Ute Passel aus Birkenfeld: "Wenn es einem selbst schlecht geht, möchte man auch, dass
geholfen wird. Es ist für mich keine Frage, mich sowohl typisieren zu lassen, als auch einen
Organspenderausweis ständig mit mir zu führen."
Bettina Schäffer-Johnson (Geschäftsleiterin Kreiskrankenhaus Marktheidenfeld): "Wenn man
selbst Kinder hat und sich vorstellt, im Krankheitsfall könnte geholfen werden, wenn viele
Menschen typisiert sind und ein Stammzellenspender gefunden wird, dann ergibt sich für mich
die Frage nicht. Selbstverständlich ist dann, sich typisieren zu lassen und im Falle der
Übereinstimmung natürlich dann auch jedem Menschen durch eine Stammzellenspende zu helfen."
Kathrin Hüsam und Julia Meyer aus Billingshausen füllen gerade das Merkblatt vor der
Blutentnahme aus.

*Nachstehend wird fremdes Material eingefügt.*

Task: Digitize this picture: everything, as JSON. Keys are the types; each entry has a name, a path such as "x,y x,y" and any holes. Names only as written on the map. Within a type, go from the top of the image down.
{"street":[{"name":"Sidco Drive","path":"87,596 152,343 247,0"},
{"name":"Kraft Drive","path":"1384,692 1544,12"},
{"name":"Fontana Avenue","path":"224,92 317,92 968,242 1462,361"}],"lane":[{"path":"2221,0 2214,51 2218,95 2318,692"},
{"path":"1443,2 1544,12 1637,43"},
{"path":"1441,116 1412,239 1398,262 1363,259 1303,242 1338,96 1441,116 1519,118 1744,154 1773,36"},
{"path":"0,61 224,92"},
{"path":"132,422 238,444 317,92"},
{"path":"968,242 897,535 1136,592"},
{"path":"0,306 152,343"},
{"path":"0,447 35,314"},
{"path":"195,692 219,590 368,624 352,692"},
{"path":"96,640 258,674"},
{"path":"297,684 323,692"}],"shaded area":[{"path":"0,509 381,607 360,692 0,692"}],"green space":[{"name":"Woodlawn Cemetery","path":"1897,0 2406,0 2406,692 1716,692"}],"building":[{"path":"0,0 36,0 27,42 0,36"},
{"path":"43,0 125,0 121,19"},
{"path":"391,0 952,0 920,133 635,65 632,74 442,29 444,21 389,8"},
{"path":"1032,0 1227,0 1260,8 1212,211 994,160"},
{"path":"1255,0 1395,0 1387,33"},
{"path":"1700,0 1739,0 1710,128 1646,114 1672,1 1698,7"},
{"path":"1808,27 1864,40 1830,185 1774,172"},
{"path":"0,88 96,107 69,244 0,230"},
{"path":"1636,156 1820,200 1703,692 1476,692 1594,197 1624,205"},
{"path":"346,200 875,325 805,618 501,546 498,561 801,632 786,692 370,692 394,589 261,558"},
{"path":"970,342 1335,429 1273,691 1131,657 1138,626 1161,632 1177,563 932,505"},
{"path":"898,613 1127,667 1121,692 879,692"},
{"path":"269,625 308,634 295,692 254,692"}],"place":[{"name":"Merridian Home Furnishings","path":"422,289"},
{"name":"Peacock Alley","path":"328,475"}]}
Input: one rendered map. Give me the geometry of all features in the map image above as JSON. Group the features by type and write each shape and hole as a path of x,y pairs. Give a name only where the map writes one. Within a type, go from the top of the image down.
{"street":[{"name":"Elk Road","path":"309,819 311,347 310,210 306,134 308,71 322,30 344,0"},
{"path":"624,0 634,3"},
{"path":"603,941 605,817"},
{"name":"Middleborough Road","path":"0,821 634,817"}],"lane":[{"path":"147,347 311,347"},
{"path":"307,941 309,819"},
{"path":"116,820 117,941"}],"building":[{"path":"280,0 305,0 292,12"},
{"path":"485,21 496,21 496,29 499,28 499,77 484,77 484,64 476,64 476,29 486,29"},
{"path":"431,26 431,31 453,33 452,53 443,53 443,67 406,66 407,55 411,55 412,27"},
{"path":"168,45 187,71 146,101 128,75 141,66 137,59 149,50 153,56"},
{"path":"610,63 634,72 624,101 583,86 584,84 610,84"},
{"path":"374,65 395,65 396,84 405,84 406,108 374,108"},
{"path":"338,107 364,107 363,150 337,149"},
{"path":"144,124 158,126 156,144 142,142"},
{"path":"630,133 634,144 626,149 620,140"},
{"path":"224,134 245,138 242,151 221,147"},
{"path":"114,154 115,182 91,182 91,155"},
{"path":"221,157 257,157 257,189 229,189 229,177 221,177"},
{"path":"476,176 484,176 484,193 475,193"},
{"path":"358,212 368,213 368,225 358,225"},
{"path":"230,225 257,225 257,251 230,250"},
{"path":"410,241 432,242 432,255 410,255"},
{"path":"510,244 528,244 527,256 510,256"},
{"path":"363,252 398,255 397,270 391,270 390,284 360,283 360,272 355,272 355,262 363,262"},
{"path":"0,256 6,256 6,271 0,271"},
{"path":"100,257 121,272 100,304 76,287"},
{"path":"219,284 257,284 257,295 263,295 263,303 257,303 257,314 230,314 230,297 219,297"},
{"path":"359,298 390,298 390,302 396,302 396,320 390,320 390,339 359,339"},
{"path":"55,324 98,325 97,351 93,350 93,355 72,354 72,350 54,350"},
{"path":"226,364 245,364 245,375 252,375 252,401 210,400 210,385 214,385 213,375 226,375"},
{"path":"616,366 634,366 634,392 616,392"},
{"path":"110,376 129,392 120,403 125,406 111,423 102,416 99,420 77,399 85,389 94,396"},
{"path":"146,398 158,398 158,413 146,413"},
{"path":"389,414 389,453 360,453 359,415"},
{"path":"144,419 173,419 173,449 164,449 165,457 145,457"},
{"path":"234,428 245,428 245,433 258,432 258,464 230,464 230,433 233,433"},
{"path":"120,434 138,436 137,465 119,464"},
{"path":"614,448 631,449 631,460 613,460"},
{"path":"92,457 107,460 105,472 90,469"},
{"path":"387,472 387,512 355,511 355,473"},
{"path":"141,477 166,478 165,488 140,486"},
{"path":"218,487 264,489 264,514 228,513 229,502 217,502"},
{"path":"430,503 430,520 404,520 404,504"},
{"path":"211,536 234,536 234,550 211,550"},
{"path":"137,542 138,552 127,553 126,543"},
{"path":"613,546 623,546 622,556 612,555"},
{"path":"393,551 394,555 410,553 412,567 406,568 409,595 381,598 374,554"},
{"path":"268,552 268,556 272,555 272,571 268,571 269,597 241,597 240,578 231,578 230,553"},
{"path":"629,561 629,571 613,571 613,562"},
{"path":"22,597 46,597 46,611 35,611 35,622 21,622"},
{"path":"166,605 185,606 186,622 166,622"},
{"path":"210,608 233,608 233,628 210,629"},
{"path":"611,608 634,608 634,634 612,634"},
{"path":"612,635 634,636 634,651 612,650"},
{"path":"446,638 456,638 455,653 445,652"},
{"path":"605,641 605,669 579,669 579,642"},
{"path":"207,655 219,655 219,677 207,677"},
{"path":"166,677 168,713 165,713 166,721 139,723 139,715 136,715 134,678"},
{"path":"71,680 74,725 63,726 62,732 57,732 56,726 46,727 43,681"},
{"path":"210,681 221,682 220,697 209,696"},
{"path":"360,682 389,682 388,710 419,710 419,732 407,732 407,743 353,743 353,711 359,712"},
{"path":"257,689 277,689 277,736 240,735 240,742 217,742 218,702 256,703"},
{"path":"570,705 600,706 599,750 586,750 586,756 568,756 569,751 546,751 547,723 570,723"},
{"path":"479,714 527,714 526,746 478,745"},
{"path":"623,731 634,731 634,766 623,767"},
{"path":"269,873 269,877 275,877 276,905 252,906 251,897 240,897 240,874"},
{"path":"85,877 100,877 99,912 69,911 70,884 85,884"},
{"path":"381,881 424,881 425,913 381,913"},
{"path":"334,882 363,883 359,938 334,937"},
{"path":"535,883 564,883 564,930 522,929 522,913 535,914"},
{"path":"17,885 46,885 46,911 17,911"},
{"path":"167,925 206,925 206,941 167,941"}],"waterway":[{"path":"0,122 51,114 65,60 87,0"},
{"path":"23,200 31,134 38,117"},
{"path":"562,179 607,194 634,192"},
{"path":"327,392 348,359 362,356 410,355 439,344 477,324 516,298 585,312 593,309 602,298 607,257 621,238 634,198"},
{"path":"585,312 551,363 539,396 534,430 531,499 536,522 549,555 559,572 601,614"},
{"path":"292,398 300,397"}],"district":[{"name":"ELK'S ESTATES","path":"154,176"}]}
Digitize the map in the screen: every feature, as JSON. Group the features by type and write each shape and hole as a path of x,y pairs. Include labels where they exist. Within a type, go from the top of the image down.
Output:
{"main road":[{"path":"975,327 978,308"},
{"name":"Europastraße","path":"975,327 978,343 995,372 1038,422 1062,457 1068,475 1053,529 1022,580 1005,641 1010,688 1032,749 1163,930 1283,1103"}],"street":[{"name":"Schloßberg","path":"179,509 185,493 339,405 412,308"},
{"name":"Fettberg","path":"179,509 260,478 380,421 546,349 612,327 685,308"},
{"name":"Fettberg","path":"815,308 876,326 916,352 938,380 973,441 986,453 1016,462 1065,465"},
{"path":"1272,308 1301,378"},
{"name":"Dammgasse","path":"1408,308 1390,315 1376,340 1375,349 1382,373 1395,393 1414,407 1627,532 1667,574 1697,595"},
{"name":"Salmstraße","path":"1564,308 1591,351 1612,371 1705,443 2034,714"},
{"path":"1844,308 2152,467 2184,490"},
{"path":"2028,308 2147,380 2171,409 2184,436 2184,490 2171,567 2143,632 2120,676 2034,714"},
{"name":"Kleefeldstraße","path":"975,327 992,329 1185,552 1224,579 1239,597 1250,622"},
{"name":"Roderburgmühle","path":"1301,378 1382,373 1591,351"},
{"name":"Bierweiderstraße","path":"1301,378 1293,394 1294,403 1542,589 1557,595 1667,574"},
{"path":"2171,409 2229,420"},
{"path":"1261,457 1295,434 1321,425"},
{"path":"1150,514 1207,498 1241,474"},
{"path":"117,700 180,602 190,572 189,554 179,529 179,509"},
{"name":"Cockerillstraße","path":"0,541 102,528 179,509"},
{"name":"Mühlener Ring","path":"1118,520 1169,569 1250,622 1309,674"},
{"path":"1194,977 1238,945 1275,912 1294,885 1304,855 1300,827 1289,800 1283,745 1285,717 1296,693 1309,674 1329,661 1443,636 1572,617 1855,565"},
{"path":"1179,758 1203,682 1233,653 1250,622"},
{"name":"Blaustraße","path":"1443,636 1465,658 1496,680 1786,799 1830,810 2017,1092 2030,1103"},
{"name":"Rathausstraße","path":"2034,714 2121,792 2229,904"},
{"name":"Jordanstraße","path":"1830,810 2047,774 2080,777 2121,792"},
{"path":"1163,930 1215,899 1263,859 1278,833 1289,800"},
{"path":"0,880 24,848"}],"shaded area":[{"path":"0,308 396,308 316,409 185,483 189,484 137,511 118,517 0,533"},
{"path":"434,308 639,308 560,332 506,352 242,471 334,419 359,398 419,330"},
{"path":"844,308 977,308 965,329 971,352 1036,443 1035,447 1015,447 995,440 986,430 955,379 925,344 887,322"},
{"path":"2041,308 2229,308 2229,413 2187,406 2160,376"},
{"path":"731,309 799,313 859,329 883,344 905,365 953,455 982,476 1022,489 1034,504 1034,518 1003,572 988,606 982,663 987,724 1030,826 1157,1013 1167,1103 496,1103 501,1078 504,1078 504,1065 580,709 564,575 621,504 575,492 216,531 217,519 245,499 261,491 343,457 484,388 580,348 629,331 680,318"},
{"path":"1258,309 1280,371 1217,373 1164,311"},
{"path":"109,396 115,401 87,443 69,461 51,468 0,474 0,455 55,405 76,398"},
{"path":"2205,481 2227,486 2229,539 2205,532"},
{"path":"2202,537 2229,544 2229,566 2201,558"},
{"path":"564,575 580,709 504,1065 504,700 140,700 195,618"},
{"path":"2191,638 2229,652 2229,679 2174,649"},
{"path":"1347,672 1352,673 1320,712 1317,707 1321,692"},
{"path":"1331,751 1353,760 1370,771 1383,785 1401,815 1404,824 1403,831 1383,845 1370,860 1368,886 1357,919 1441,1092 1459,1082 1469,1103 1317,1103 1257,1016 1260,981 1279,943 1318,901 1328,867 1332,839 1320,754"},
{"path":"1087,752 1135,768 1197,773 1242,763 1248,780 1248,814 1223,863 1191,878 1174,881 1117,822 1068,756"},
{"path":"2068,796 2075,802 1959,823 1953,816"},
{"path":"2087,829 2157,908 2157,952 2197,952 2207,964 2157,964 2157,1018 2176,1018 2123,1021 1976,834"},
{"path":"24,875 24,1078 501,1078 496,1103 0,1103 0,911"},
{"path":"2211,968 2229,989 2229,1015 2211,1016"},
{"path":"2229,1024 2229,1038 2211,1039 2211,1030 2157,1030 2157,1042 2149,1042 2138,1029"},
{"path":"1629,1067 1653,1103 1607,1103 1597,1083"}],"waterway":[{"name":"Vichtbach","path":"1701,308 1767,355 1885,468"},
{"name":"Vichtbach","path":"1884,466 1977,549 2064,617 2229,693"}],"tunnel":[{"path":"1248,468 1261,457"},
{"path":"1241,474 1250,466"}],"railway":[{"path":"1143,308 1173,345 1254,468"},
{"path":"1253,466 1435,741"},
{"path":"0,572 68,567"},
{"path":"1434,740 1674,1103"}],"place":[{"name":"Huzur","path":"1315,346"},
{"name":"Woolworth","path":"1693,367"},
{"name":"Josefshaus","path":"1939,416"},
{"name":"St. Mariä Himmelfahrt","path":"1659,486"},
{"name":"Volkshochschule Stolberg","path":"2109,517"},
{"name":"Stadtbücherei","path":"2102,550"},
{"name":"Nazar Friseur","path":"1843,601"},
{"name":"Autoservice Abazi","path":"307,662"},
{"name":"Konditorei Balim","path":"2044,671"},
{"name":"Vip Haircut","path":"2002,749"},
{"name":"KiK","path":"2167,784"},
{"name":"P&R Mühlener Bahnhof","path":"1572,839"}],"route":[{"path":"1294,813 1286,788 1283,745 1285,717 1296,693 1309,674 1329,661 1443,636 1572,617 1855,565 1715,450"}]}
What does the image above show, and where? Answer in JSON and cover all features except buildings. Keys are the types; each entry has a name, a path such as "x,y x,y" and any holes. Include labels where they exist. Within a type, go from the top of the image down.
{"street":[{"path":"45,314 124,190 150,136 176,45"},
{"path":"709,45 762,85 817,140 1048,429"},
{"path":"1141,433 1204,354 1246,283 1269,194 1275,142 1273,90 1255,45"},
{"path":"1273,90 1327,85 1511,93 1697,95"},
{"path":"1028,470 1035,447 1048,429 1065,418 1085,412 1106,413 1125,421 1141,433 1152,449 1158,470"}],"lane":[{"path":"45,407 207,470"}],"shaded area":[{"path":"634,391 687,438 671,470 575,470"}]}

Warum sie sich typisieren lassen? "Na klar, wir finden es faszinierend,
welche Möglichkeiten es gibt, kranken Menschen eine Überlebenschance zu geben und dass diese
Stammzellenspende auch funktioniert. Diese Faszination muss man nutzen und in die Tat umsetzen.
Sonst nützt die ganze Möglichkeit der Medizin nichts."